▶ _O que fazer_:
**1.** Redigite o trecho da notícia sobre a apreensão da espingarda, começando em "Segundo investigadores, a" e terminando em "entregue ao ex-presidente.".
**2.** Liste todos os substantivos que a notícia sobre a apreensão emprega para designar a arma apreendida.

▶ _Trecho fornecido_:
Quinta-feira, 09 de julho de 2026
Por Redação Rádio Caiçara | 8 de julho de 2026
A Polícia Federal (PF) apreendeu nesta quarta-feira (8), em Caxias do Sul, uma espingarda registrada em nome do ex-presidente Jair Bolsonaro (PL). A arma foi entregue espontaneamente à corporação pelo proprietário de uma empresa importadora de artigos bélicos e permanecerá sob custódia da PF até nova determinação judicial.
Segundo investigadores, a espingarda estava na residência do empresário, que informou ter sido o antigo proprietário do armamento. De acordo com a versão apresentada à Polícia Federal, a arma havia sido transferida regularmente para Jair Bolsonaro, mas nunca chegou a ser entregue ao ex-presidente.
A justificativa apresentada foi que, após a transferência do registro, o empresário não conseguiu encontrar Bolsonaro para concluir a entrega da espingarda. Como o armamento já não estava mais registrado em seu nome, ele alegou que não poderia transportá-lo sem descumprir a legislação vigente.

▶ _Trechos da listagem_:
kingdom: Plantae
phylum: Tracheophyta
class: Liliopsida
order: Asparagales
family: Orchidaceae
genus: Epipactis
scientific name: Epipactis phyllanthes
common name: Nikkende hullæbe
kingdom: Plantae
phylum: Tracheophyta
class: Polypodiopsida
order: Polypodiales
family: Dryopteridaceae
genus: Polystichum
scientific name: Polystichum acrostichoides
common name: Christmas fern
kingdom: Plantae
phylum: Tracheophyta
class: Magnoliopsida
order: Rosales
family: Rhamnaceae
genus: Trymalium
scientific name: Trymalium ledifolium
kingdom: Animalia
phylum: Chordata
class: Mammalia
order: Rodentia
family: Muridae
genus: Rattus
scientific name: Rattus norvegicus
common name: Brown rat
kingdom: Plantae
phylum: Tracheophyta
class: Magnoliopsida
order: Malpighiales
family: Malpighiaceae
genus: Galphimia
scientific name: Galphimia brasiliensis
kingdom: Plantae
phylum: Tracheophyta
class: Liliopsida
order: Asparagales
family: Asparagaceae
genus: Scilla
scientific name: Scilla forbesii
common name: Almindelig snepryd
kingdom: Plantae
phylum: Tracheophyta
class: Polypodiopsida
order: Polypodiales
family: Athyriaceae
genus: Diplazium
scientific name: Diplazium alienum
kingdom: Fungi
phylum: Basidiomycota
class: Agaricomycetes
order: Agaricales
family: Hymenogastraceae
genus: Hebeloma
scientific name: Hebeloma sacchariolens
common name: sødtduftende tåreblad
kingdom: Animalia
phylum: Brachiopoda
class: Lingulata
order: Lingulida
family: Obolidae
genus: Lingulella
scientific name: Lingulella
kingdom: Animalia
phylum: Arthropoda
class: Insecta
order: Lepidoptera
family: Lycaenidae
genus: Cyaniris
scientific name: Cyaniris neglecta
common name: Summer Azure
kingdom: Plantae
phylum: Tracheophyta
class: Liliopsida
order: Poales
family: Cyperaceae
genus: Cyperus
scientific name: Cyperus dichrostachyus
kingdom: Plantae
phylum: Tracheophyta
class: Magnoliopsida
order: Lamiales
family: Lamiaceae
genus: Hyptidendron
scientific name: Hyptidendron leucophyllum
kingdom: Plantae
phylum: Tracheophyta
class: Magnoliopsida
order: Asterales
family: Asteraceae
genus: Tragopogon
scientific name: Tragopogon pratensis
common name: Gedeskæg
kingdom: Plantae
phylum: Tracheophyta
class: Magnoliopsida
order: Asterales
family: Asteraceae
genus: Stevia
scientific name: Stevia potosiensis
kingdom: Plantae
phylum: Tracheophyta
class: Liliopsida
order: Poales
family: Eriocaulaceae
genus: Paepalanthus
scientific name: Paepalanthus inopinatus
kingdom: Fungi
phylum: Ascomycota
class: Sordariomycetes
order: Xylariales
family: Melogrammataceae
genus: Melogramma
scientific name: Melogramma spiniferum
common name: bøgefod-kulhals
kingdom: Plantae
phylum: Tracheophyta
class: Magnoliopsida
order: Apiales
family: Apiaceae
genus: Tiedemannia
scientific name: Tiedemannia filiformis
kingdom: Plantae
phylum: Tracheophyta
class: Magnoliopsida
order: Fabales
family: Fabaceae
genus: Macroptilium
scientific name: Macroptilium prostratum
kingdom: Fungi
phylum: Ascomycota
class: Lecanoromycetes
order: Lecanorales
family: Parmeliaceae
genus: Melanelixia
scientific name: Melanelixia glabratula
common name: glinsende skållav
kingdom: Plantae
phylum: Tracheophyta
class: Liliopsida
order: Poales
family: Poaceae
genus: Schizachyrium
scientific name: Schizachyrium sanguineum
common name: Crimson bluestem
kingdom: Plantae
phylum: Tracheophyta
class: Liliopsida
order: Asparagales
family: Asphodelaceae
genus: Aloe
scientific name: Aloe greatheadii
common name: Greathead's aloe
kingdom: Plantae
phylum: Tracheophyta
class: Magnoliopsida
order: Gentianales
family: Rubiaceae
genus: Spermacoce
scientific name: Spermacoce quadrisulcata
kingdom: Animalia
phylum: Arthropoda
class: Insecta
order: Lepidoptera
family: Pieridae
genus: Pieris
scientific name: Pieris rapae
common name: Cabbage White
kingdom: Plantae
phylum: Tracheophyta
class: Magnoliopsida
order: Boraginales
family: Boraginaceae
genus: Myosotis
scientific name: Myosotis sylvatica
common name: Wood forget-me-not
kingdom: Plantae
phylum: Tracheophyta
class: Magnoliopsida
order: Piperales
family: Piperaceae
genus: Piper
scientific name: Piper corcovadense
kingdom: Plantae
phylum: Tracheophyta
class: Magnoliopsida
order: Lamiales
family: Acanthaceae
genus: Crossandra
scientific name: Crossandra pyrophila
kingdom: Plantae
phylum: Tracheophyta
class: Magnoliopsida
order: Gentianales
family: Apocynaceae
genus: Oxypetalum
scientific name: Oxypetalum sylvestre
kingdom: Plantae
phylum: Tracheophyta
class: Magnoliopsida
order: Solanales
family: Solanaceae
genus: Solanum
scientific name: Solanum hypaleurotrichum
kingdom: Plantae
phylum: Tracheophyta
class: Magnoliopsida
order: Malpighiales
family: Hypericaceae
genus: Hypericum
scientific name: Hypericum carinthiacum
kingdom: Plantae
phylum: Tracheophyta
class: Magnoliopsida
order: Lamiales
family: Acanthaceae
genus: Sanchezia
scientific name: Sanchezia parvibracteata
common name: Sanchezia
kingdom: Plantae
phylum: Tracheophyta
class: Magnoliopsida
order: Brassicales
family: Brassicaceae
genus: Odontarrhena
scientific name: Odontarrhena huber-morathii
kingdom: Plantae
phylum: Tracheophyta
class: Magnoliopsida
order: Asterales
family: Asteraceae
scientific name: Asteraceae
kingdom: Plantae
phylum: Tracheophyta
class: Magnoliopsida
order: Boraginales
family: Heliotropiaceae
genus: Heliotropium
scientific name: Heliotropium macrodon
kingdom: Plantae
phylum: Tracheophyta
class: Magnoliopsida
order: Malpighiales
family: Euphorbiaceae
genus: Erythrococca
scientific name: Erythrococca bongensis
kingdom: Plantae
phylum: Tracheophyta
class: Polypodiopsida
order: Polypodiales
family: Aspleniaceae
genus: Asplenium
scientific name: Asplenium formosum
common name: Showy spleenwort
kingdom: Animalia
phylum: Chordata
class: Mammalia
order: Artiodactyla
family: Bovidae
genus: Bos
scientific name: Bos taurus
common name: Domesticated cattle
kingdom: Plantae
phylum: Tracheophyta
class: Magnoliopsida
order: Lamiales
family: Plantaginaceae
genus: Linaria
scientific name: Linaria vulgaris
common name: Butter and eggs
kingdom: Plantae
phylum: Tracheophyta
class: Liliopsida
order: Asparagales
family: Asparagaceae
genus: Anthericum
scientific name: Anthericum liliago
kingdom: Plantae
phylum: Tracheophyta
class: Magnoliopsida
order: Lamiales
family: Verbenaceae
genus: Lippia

▶ _Respostas dos exercícios_:
**1.**
Segundo investigadores, a espingarda estava na residência do empresário, que informou ter sido o antigo proprietário do armamento. De acordo com a versão apresentada à Polícia Federal, a arma havia sido transferida regularmente para Jair Bolsonaro, mas nunca chegou a ser entregue ao ex-presidente.

**2.** espingarda; arma; armamento